Yefim Georgievich Yevdokimov (;  – 2 February 1940) was a Soviet politician and member of the Cheka and OGPU. He was a key figure in the Red Terror, the Great Purge and dekulakization that saw millions of people executed and deported.

Yevdokimov himself was arrested on 9 November 1938 and executed 2 February 1940. He was posthumously rehabilitated in 1956.

Biography
Yevdokimov was born in Kopal, Semirechye Oblast, Russian Empire (now Qapal, Kazakhstan). His father, Georgy Savvateyevich Yevdokimov, was a peasant from Kursk who joined the Semirechye Cossacks. In Semirechye he married a young peasant, Anastasia Arkhipovna. After Yefim was born in 1891, the family moved to Chita. According to one source, he joined the Polish Socialist Party in 1907, but was an anarcho-syndicalist from 1911. 

Yevdokimov was in prison at the time of the 1917 revolution, reputedly as a criminal rather than for political reasons, but was freed by the revolution, and joined the Cheka. In the late 1920s, he was chief of the OGPU in the North Caucasus region, based in Rostov. In this capacity he is reputed to have initiated the purge that culminated in the Shakhty Trial, in May 1928, the first Stalinist show trial, against the wishes of his superior, Vyacheslav Menzhinsky. He was in charge of forcing the 55 defendants to confess and ensuring they would not withdraw their confessions in court. Barred from further promotion in the secret police, he switched to party work as First Secretary of the North Caucasus Regional Committee of the CPSU in January 1934. 

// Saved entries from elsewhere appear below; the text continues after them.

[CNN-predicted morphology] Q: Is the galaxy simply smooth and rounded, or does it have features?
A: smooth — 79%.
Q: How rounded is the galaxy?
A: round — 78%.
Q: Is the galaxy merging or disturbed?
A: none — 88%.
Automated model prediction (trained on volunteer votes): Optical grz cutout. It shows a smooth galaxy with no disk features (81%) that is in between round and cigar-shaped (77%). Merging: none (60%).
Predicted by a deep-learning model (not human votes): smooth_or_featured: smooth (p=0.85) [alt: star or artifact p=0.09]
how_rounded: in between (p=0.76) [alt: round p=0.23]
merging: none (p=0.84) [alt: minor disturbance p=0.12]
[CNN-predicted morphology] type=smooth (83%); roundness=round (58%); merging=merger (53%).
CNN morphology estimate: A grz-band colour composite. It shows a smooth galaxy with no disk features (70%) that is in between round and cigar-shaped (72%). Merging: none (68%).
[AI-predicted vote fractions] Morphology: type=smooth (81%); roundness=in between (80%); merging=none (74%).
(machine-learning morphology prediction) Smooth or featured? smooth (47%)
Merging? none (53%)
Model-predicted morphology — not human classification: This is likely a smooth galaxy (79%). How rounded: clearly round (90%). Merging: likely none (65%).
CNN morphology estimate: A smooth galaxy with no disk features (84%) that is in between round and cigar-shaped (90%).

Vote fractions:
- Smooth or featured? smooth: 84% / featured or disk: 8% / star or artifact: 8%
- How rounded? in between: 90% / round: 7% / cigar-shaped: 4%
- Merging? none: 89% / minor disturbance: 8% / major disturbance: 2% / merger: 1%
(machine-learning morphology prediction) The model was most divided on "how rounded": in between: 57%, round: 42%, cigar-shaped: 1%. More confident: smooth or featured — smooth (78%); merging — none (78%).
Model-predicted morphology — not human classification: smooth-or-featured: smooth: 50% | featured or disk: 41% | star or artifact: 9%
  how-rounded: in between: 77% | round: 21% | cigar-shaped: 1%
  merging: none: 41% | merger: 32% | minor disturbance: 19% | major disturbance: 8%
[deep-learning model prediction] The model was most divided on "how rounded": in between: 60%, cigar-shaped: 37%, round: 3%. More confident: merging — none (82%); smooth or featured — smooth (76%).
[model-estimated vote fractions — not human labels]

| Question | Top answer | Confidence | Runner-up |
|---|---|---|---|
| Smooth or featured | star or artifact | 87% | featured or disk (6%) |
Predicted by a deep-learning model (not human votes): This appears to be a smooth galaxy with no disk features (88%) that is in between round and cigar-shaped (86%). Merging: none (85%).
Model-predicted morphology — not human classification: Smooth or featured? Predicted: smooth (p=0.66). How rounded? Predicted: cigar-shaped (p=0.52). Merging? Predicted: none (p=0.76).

Early in the Great Purge, in January 1937, after a redrawing of regional boundaries, Yevdokimov was appointed First Secretary of the Azov-Black Sea Territorial Party Committee, after the incumbent was sacked for allowing former oppositionists to hold jobs in the region. The following month, he told a plenum of the   Central Committee that "vile double-dealers" had "wormed their way" into responsible positions in the region, in order to pursue "counter-revolutionary aims." He also denounced the former head of the NKVD for allegedly preventing him from taking action against members of the opposition within the communist party, saying: "You, Yagoda, were once my boss: what help did I get from you?" After Yagoda's arrest, Stalin proposed that Yevdokimov take over the task of forcing a confession out of Yagoda.

Yevdokimov conducted a sweeping purge of the party and police apparatus in the Azov region. This included having friends of the writer Mikhail Sholokhov arrested. He also twice asked Stalin for permission to have Sholokhov arrested, but was refused. In February 1938, Sholokhov wrote to Stalin complaining that Yevdokimov was a "crafty, lame old fox" and either an enemy of the people or "a sorry old geezer." 

On 4 May 1938, he was transferred to Moscow as Deputy People's Commissar for Water Transport, under N.I.Yezhov, but was arrested on 9 November 1938, along with his wife, Maria, and teenage son, Yuri, after Lavrenti Beria had wrestled control of the secret police from Yezhov. He held out for five months before being forced to confess to having plotted to assassinate Stalin and others. On 16 January 1940, Yevdokimov, his wife, and 19-year-old son were all included with Yezhov, the writer Isaac Babel, on a list drawn up by Beria of 346 people who were to be executed.  He was shot on 2 February 1940 at the Kommunarka shooting ground. 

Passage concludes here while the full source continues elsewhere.